Nel sanguinoso attentato di ieri al Crocus City Hall di Mosca sono morte almeno 115 persone (ma il bilancio è destinato a salire e già si parla di 140 vittime) e centinaia sono rimaste ferite. Undici uomini sono stati fermati dalla polizia russa, tra loro 4 terroristi. Gli attentatori hanno agito a volto coperto, con armi pesanti e dimostrando una preparazione militare. L’Isis ha rivendicato l’attentato su Telegram, e dagli Usa arrivano conferme sulla credibilità della rivendicazione.

Uomini armati in tenuta mimetica hanno fatto irruzione in una sala da concerti a nord-ovest del centro aprendo il fuoco senza pietà sugli spettatori. Gli assalitori avrebbero lanciato anche granate o bottiglie incendiarie e poco dopo l'intero edificio si è trasformato in un rogo.

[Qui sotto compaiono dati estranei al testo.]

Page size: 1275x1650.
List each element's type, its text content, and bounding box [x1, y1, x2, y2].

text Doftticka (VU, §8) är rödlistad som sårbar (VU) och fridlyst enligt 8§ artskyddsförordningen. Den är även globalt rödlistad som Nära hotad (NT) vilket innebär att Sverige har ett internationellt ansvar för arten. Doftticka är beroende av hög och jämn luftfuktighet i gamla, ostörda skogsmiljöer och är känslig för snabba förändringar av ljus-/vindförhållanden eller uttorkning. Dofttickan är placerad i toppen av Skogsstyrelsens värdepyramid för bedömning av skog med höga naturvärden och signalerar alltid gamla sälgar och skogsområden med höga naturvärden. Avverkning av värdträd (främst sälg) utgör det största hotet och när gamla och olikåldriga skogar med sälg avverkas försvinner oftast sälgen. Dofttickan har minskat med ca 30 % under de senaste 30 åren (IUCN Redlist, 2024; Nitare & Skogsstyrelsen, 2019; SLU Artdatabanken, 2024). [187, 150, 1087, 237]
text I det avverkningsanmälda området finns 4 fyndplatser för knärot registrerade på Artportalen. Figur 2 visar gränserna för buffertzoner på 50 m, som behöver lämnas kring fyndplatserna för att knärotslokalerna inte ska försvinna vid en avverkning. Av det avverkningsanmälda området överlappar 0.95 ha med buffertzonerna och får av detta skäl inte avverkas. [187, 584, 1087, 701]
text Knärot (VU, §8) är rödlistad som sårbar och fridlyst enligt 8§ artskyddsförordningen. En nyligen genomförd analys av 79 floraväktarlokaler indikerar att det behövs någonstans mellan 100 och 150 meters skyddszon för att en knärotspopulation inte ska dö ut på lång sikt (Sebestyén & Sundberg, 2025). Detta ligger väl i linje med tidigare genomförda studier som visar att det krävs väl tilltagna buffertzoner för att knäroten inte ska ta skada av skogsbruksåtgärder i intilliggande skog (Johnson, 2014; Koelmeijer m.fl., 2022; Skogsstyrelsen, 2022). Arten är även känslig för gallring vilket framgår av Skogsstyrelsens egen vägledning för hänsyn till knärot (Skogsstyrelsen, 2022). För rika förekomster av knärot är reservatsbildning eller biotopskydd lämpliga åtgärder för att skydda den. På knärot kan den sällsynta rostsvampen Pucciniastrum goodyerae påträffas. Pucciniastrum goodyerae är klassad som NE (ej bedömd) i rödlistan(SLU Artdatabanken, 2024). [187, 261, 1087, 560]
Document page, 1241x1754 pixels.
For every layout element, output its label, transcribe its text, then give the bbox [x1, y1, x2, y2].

La rivendicazione dell'Isis: "Miliziani dello Stato islamico - si legge nel messaggio del gruppo jihadista - hanno attaccato un grande raduno alla periferia di Mosca" e poi si sono "ritirati sani e salvi nelle loro basi". Circa due settimane era stata eliminata una cellula afghana dell'Isis che pianificava un attacco armato nella capitale mentre gli Usa avevano avvertito Mosca della possibilità di un attentato. Ma Putin aveva reagito parlando di intimidazione da parte dell’Occidente.

Le ricerche tra le macerie della sala da concerto vicino alla capitale russa dureranno diversi giorni, ha sottolineato governatore della regione di Mosca: "I soccorritori stanno lavorando 24 ore su 24 sul posto. Altri venti corpi sono stati trovati sotto le macerie. Il lavoro continuerà almeno ancora per qualche giorno", ha scritto su Telegram Andrei Vorobiov.